# Input records
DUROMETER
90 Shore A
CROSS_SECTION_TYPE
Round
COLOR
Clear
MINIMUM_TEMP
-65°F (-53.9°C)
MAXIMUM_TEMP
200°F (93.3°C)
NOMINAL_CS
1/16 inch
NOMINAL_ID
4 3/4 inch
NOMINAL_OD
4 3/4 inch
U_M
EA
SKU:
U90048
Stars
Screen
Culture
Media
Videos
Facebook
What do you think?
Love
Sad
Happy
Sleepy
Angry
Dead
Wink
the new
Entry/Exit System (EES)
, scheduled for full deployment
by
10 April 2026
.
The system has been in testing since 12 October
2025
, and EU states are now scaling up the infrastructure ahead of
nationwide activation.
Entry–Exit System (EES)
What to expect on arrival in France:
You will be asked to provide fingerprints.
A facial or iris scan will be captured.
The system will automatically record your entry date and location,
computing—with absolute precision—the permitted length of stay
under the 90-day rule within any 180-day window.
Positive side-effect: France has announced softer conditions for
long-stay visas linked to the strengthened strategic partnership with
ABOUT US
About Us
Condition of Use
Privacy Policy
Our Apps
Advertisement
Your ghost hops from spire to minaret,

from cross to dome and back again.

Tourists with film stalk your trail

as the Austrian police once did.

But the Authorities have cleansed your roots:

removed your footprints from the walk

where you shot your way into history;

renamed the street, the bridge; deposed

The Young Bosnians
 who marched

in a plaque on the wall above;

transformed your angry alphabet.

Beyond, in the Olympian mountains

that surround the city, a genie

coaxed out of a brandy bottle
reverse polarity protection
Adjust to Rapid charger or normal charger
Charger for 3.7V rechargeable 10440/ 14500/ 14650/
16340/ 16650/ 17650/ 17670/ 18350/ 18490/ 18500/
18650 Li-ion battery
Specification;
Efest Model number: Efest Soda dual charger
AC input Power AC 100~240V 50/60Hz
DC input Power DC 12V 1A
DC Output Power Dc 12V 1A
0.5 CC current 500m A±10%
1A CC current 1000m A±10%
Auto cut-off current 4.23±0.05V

# The task
Retype, exactly and only, the lines running from the one with "DC input Power DC 12V 1A" through the final line of the listing above.

# Answer for this exercise
DC input Power DC 12V 1A
DC Output Power Dc 12V 1A
0.5 CC current 500m A±10%
1A CC current 1000m A±10%
Auto cut-off current 4.23±0.05V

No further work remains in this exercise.